### WHAT TO PRODUCE
Leave the pictures aside and give back every entry below word for word.
(DATA SUPPLIED begins)
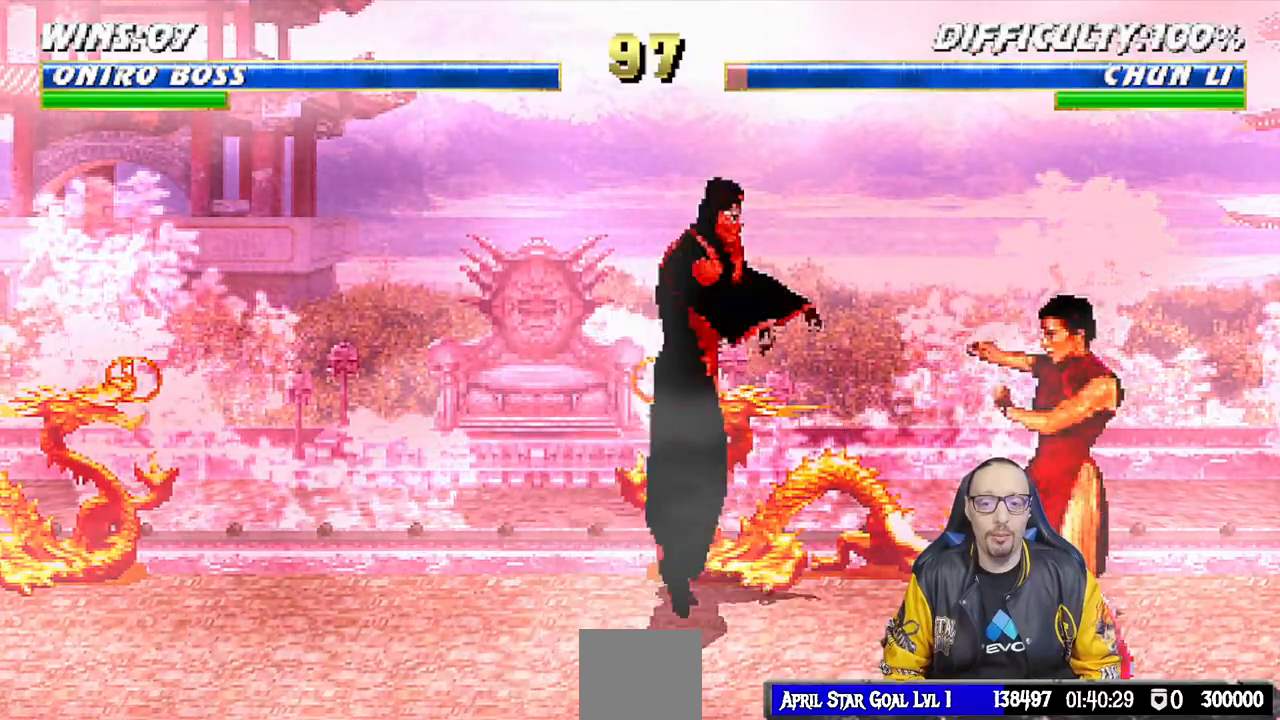
{"dt_ms": 500, "buttons": ["SQUARE", "L1", "DPAD_LEFT"], "left_stick": "center", "right_stick": "center", "events": [[250, "DPAD_RIGHT", "up"], [250, "DPAD_UP", "up"], [333, "DPAD_LEFT", "down"], [433, "SQUARE", "down"]]}
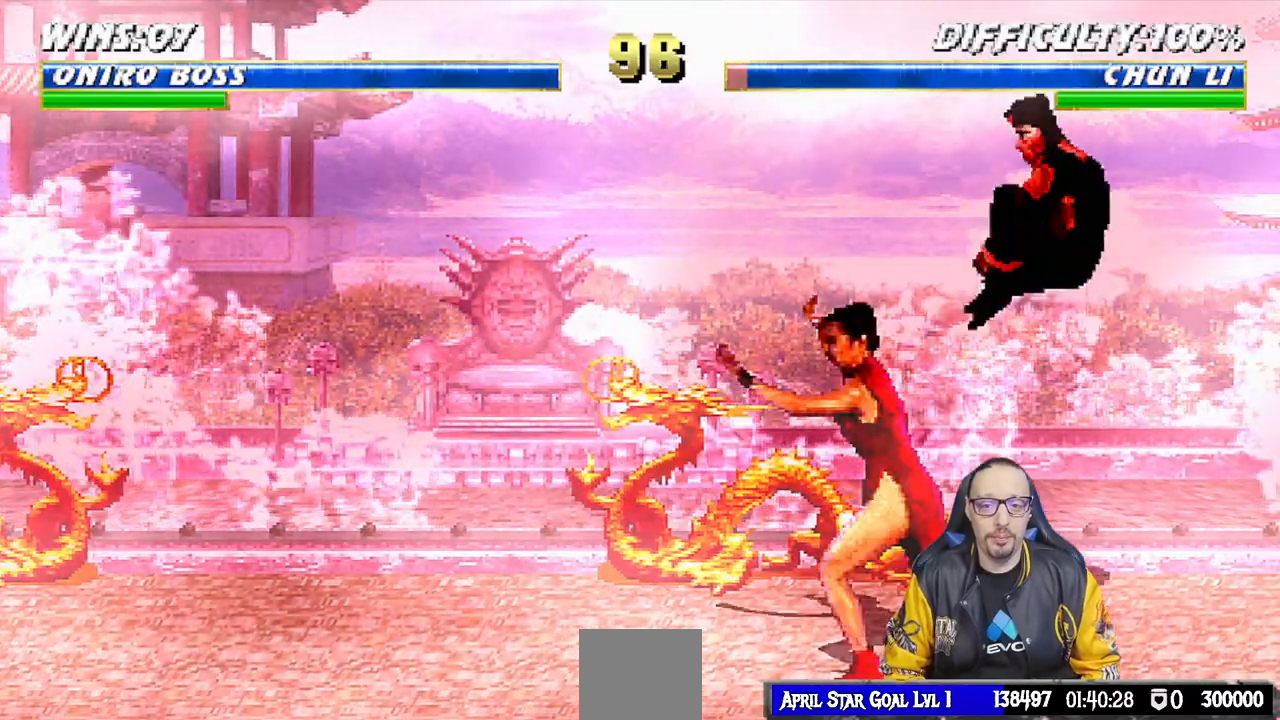
{"dt_ms": 500, "buttons": ["CROSS", "L1", "DPAD_LEFT"], "left_stick": "center", "right_stick": "center", "events": [[17, "SQUARE", "up"], [100, "TRIANGLE", "down"], [200, "TRIANGLE", "up"], [217, "CROSS", "down"], [300, "CROSS", "up"], [383, "CROSS", "down"]]}
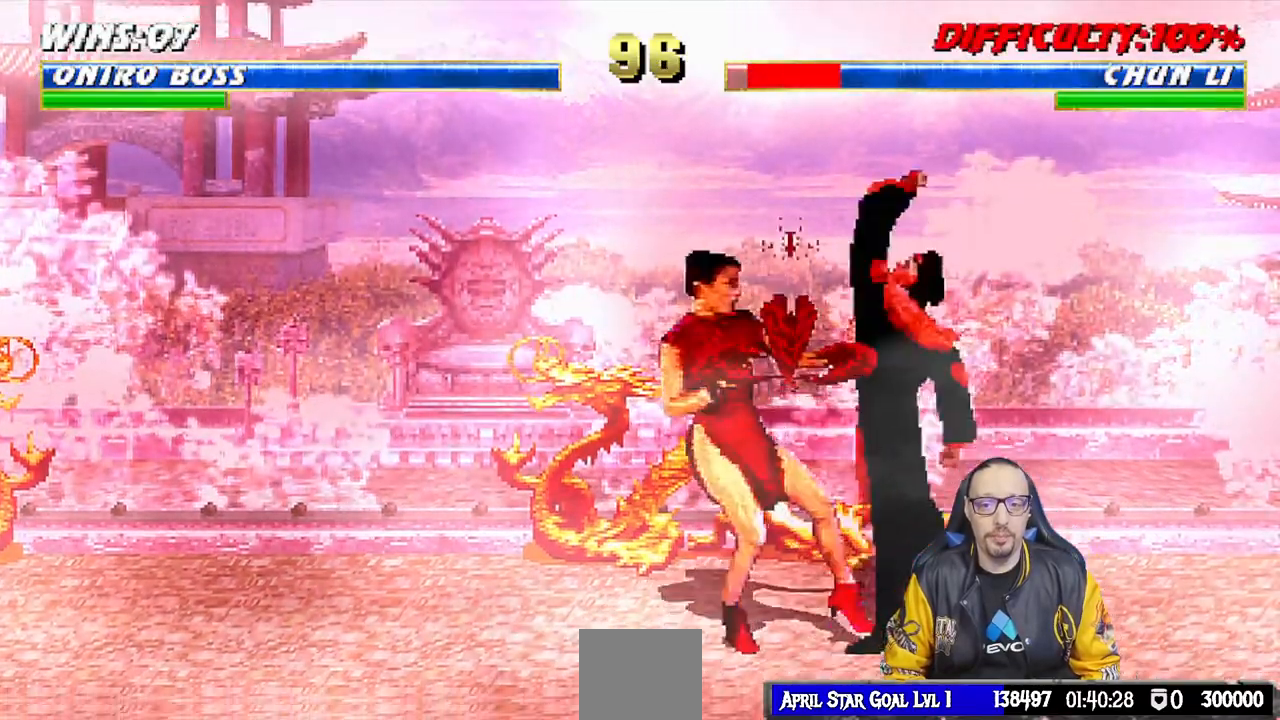
{"dt_ms": 500, "buttons": ["DPAD_RIGHT"], "left_stick": "center", "right_stick": "center"}
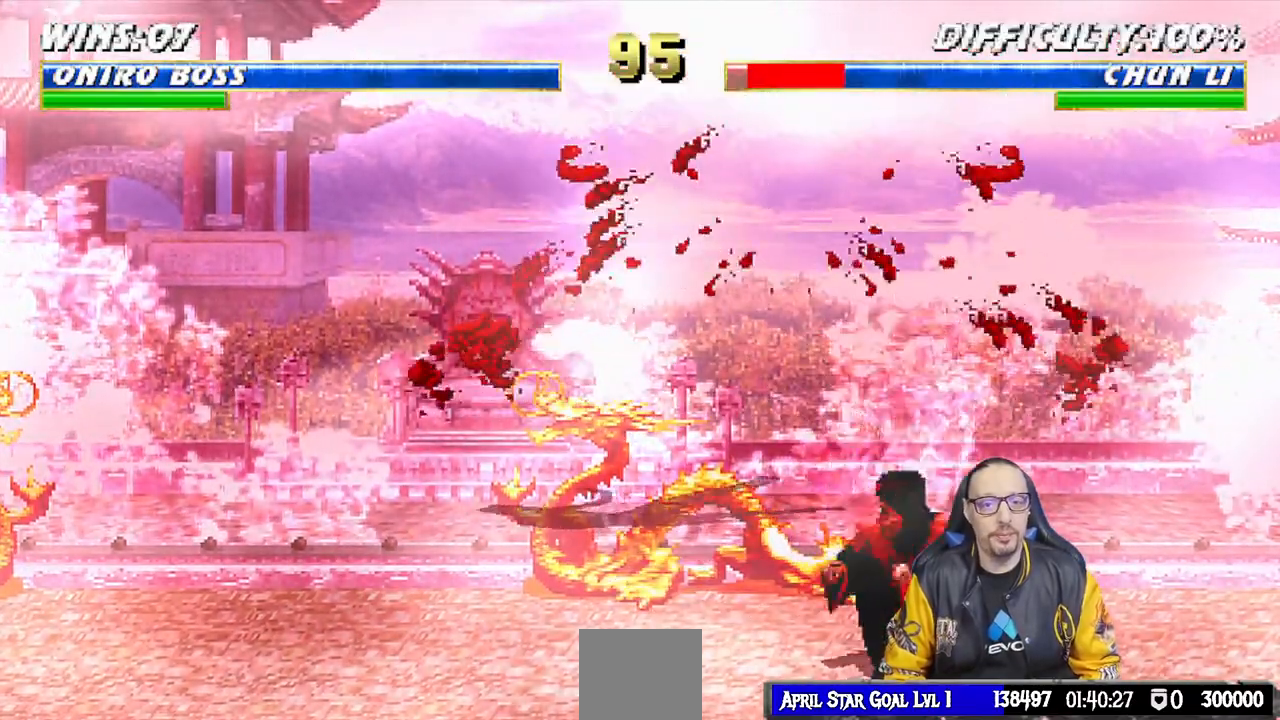
{"dt_ms": 500, "buttons": [], "left_stick": "center", "right_stick": "center", "events": [[33, "DPAD_RIGHT", "up"], [67, "TRIANGLE", "down"], [83, "DPAD_RIGHT", "down"], [183, "DPAD_RIGHT", "up"], [200, "TRIANGLE", "up"], [250, "TRIANGLE", "down"], [450, "TRIANGLE", "up"]]}
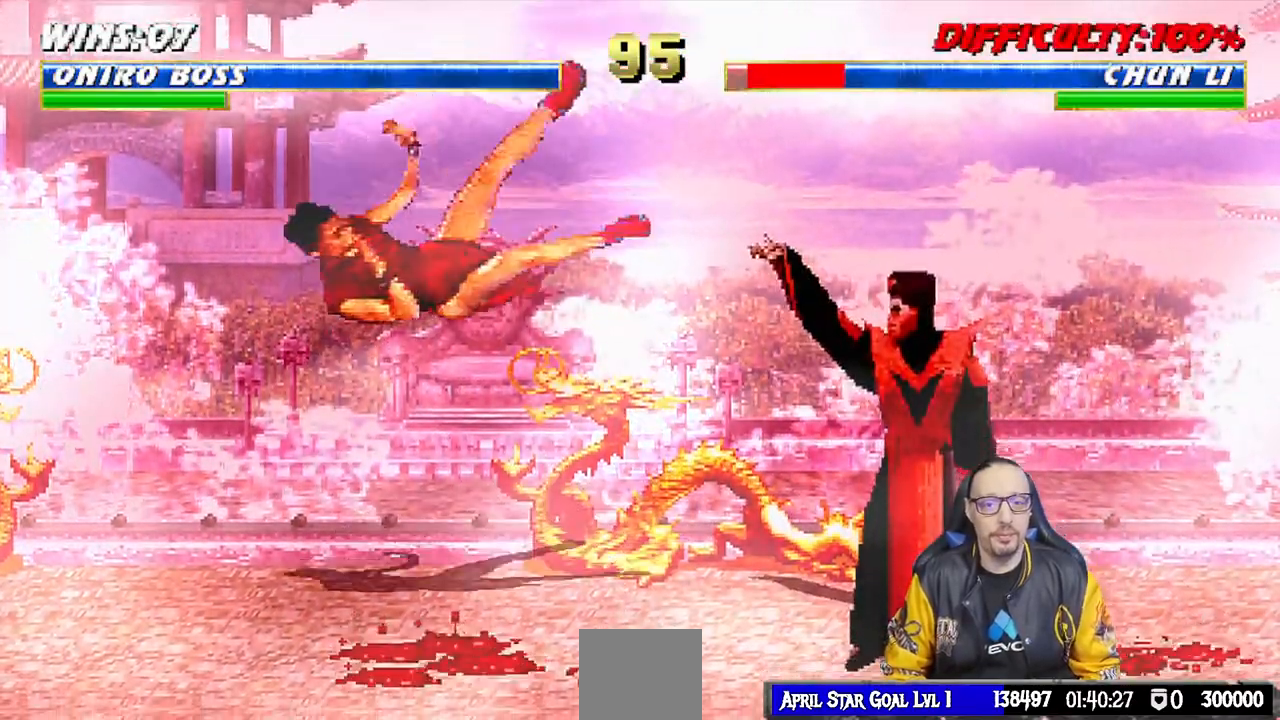
{"dt_ms": 500, "buttons": ["DPAD_RIGHT"], "left_stick": "center", "right_stick": "center", "events": [[433, "DPAD_RIGHT", "down"]]}
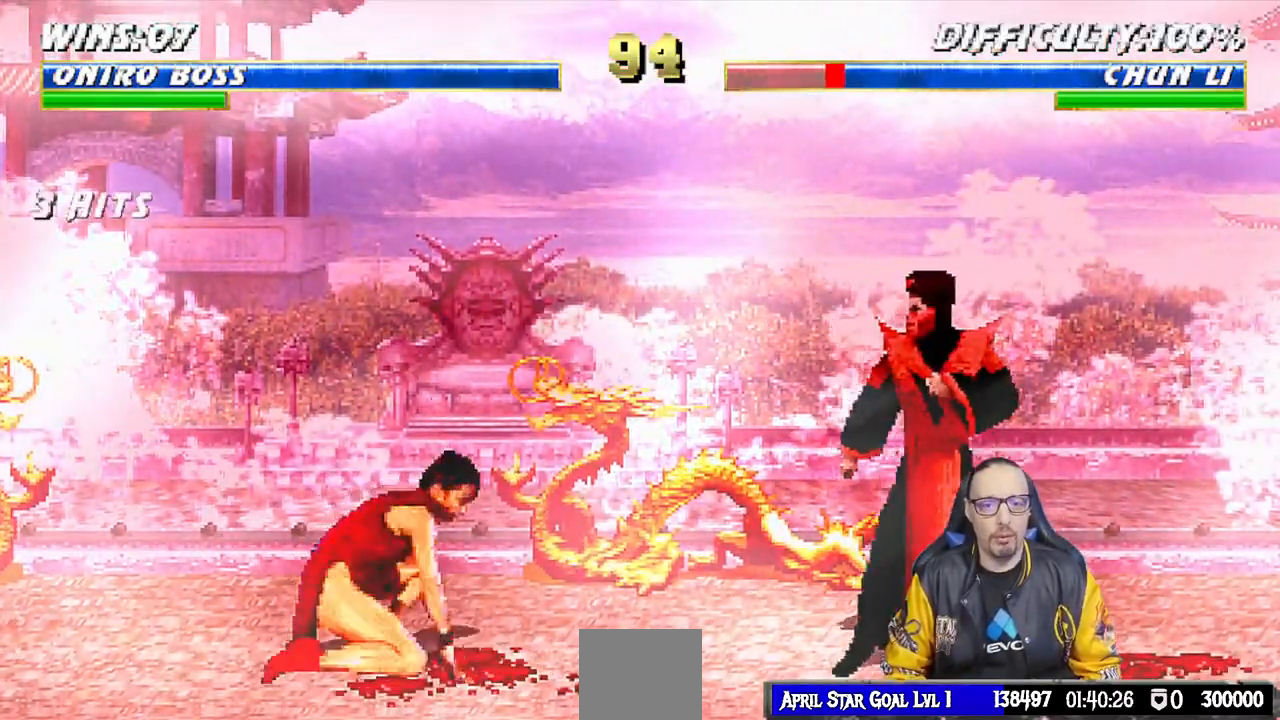
{"dt_ms": 500, "buttons": ["L1", "DPAD_UP", "DPAD_LEFT"], "left_stick": "center", "right_stick": "center", "events": [[233, "DPAD_RIGHT", "up"], [333, "L1", "down"], [350, "DPAD_LEFT", "down"], [350, "DPAD_UP", "down"]]}
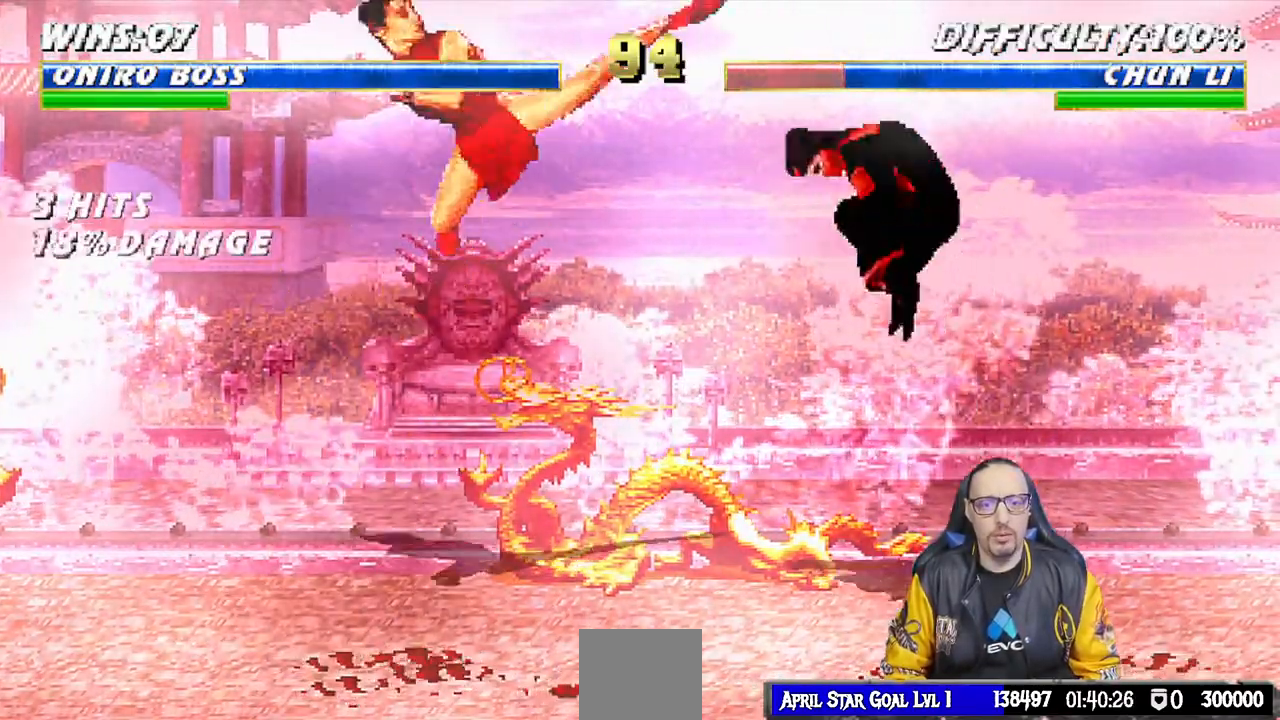
{"dt_ms": 500, "buttons": ["DPAD_DOWN"], "left_stick": "center", "right_stick": "center", "events": [[117, "DPAD_LEFT", "up"], [133, "DPAD_UP", "up"], [167, "TRIANGLE", "down"], [183, "L1", "up"], [183, "SQUARE", "down"], [233, "SQUARE", "up"], [467, "TRIANGLE", "up"], [500, "DPAD_DOWN", "down"]]}
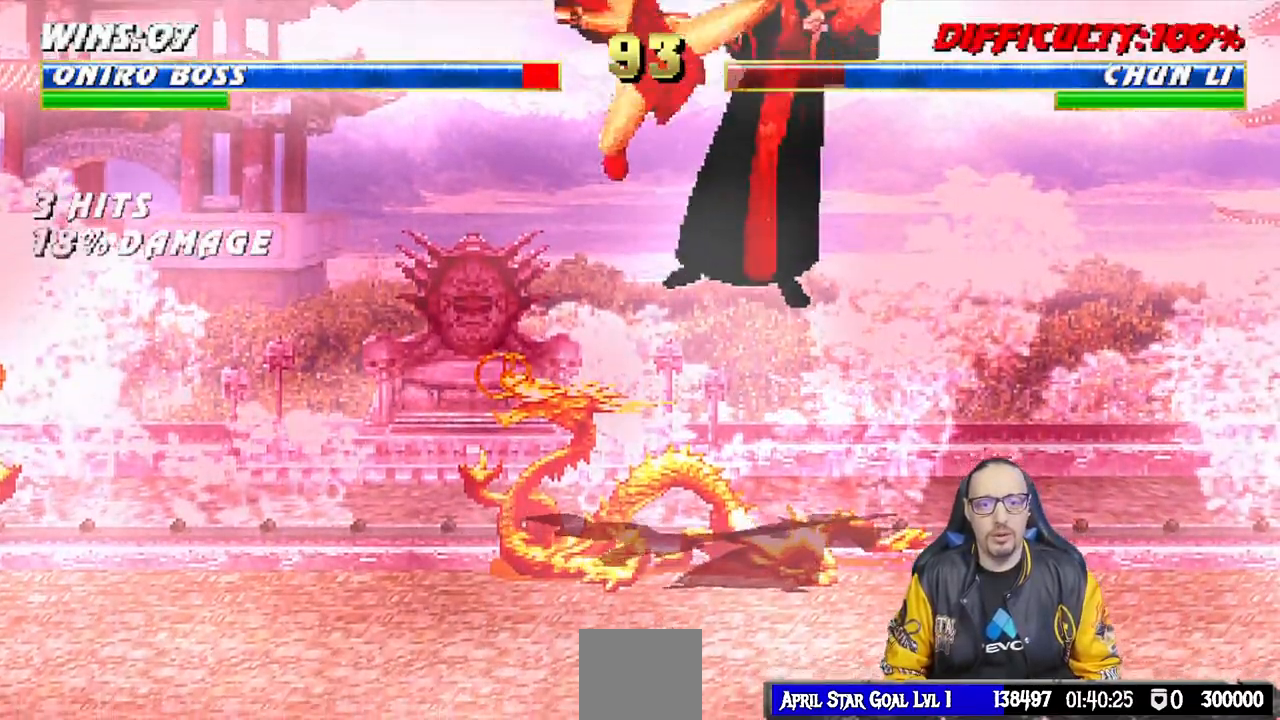
{"dt_ms": 500, "buttons": ["L1", "R1", "DPAD_DOWN", "DPAD_RIGHT"], "left_stick": "center", "right_stick": "center", "events": [[33, "L1", "down"], [50, "DPAD_RIGHT", "down"], [50, "R1", "down"]]}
(DATA SUPPLIED ends)
### SOLUTION TO THIS PROBLEM
{"dt_ms": 500, "buttons": ["SQUARE", "L1", "DPAD_LEFT"], "left_stick": "center", "right_stick": "center", "events": [[250, "DPAD_RIGHT", "up"], [250, "DPAD_UP", "up"], [333, "DPAD_LEFT", "down"], [433, "SQUARE", "down"]]}
{"dt_ms": 500, "buttons": ["CROSS", "L1", "DPAD_LEFT"], "left_stick": "center", "right_stick": "center", "events": [[17, "SQUARE", "up"], [100, "TRIANGLE", "down"], [200, "TRIANGLE", "up"], [217, "CROSS", "down"], [300, "CROSS", "up"], [383, "CROSS", "down"]]}
{"dt_ms": 500, "buttons": ["DPAD_RIGHT"], "left_stick": "center", "right_stick": "center"}
{"dt_ms": 500, "buttons": [], "left_stick": "center", "right_stick": "center", "events": [[33, "DPAD_RIGHT", "up"], [67, "TRIANGLE", "down"], [83, "DPAD_RIGHT", "down"], [183, "DPAD_RIGHT", "up"], [200, "TRIANGLE", "up"], [250, "TRIANGLE", "down"], [450, "TRIANGLE", "up"]]}
{"dt_ms": 500, "buttons": ["DPAD_RIGHT"], "left_stick": "center", "right_stick": "center", "events": [[433, "DPAD_RIGHT", "down"]]}
{"dt_ms": 500, "buttons": ["L1", "DPAD_UP", "DPAD_LEFT"], "left_stick": "center", "right_stick": "center", "events": [[233, "DPAD_RIGHT", "up"], [333, "L1", "down"], [350, "DPAD_LEFT", "down"], [350, "DPAD_UP", "down"]]}
{"dt_ms": 500, "buttons": ["DPAD_DOWN"], "left_stick": "center", "right_stick": "center", "events": [[117, "DPAD_LEFT", "up"], [133, "DPAD_UP", "up"], [167, "TRIANGLE", "down"], [183, "L1", "up"], [183, "SQUARE", "down"], [233, "SQUARE", "up"], [467, "TRIANGLE", "up"], [500, "DPAD_DOWN", "down"]]}
{"dt_ms": 500, "buttons": ["L1", "R1", "DPAD_DOWN", "DPAD_RIGHT"], "left_stick": "center", "right_stick": "center", "events": [[33, "L1", "down"], [50, "DPAD_RIGHT", "down"], [50, "R1", "down"]]}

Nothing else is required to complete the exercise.